What to watch out for? 

Despite AI’s rapidly improving capabilities, it remains a nascent technology with several major issues to consider. AI models can suffer from “hallucinations“, where the AI generates convincing yet incorrect content. This requires careful inspection and checks and balances to identify errors.  

Harfoush highlighted the critical issue of bias. Large language models, trained on billions of historical data points, can carry inherent biases, necessitating scrutiny and mitigation by governments and companies. 

Barry O’Sullivan, Professor of Computing at UCD, pointed out the forthcoming EU regulations, noting that certain AI applications will be graded on a risk score. Any AI use in HR will automatically be classified as high risk. In the USA, a new executive order requires that AI models are shared with the US Government and there will be new standards set to ensure safety and security. One thing is certain, there will be more regulation to come, and this will demand extra diligence from leaders in implementing AI in specific areas and jurisdictions. 

The value of human expertise in executive search 

In the field of executive search, AI offers valuable support but cannot supplant the nuanced expertise of human consultants. Key aspects of executive recruitment, such as understanding company culture and leadership fit, demand a subjective grasp of organisational goals, often beyond AI’s scope. 

Trust and relationships, central to executive search, hinge on personal interactions and deep comprehension of clients’ unique needs, areas where AI presently falls short. Crucially, the subtle nuances of human behaviour, emotional intelligence, and intuition, essential in selecting the ideal executive, remain largely unattainable by AI.  

While AI streamlines tasks like research and candidate identification, the core value of executive search lies in human judgment, crucial in differentiating potential candidates and ensuring the best possible fit for the client.  
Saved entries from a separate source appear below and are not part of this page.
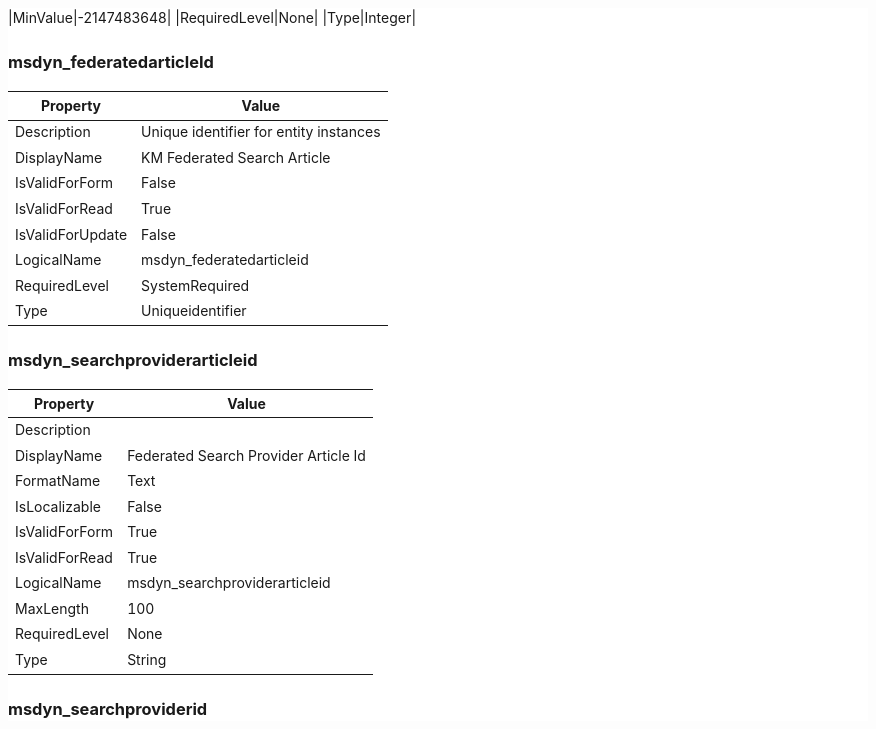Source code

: |MinValue|-2147483648|
|RequiredLevel|None|
|Type|Integer|


### <a name="BKMK_msdyn_federatedarticleId"></a> msdyn_federatedarticleId

|Property|Value|
|--------|-----|
|Description|Unique identifier for entity instances|
|DisplayName|KM Federated Search Article|
|IsValidForForm|False|
|IsValidForRead|True|
|IsValidForUpdate|False|
|LogicalName|msdyn_federatedarticleid|
|RequiredLevel|SystemRequired|
|Type|Uniqueidentifier|


### <a name="BKMK_msdyn_searchproviderarticleid"></a> msdyn_searchproviderarticleid

|Property|Value|
|--------|-----|
|Description||
|DisplayName|Federated Search Provider Article Id|
|FormatName|Text|
|IsLocalizable|False|
|IsValidForForm|True|
|IsValidForRead|True|
|LogicalName|msdyn_searchproviderarticleid|
|MaxLength|100|
|RequiredLevel|None|
|Type|String|


### <a name="BKMK_msdyn_searchproviderid"></a> msdyn_searchproviderid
At Kincannon & Reed, we view the role of AI in executive search as fundamentally supportive, complementing and enhancing specific aspects of the process while depending on the irreplaceable insights and judgement of human experts.  

We acknowledge that AI will drive significant automation and disruption in various labor markets. However, there was a unanimous consensus among conference speakers that AI’s true impact lies in its ability to amplify the value of genuine, profound expertise. This perspective aligns with our commitment to harnessing technology as a tool that works in concert with, rather than in place of, the deep industry experience and discerning judgement of our seasoned professionals. 

Thriving in a World of Change 

Former table tennis international and celebrated author, Matthew Syed, echoes the call for a learning mentality. Through extensive research and conversations with leading business figures, he makes a compelling case that success in today’s ever-changing world lies in developing a growth mindset. Leaders like Satya Nadella at Microsoft demonstrate the rare skill of being open to diverse ideas, then decisively galvanising their teams around a chosen direction. 

In conclusion, AI technology will profoundly and genuinely impact many industries, functions, and operating models. However, predicting the future is always uncertain, so the best preparation for these inevitable disruptions is for leaders to embrace their discomfort with uncertainty. 

The quote by sociologist Eric Hoffer is apt and worth remembering: “In a world of change, the learners shall inherit the earth, while the learned shall find themselves perfectly suited for a world that no longer exists.”